= Beginning of Section =

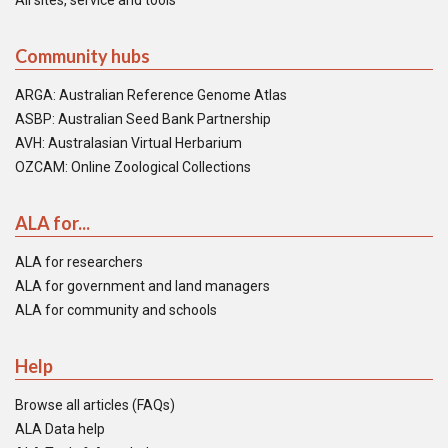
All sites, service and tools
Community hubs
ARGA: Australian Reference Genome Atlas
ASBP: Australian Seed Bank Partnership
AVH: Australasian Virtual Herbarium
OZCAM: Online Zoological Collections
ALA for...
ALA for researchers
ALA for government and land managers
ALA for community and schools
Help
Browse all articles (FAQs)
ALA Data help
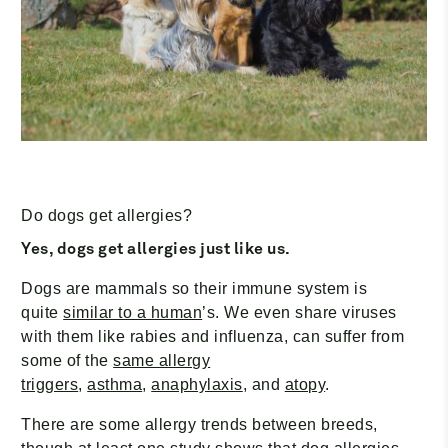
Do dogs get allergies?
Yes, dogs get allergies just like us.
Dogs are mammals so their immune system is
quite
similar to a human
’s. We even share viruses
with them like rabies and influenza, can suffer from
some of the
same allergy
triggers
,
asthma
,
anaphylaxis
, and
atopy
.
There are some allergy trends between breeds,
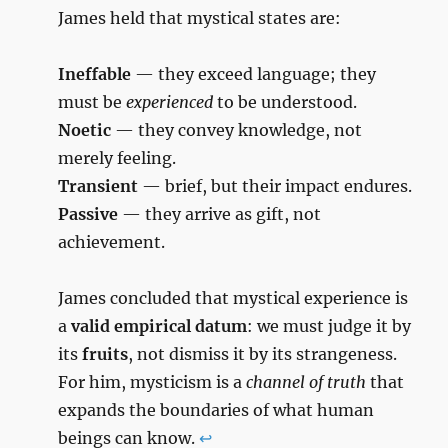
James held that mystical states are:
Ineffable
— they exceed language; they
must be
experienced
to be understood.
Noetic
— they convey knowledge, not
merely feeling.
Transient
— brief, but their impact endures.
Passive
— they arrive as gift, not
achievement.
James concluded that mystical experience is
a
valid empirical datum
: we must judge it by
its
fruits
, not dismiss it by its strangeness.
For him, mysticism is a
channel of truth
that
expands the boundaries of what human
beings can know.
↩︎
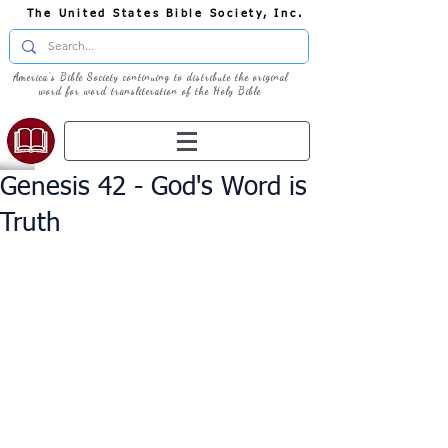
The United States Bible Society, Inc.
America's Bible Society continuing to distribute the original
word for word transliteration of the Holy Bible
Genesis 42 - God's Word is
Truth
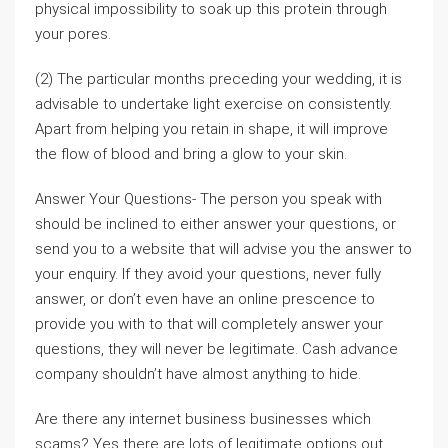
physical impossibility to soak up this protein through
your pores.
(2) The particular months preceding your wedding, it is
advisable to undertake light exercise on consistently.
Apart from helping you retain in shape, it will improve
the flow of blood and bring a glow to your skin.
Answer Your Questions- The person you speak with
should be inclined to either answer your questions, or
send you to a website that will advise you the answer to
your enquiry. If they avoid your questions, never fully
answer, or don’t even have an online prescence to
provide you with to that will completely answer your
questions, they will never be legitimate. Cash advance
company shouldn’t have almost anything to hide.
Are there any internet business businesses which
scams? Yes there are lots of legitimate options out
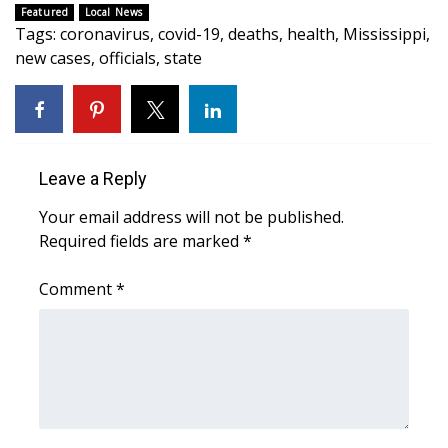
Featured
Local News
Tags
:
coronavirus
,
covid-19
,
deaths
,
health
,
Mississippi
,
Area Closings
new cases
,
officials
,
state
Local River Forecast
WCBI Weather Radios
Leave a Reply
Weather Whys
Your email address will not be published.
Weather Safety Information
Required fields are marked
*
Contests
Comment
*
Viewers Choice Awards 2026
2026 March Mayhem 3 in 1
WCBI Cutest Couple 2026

= End of Section =

Your goal - Using the records above, pull out each line where the word "even" occurs.

Task output -
’s. We even share viruses
answer, or don’t even have an online prescence to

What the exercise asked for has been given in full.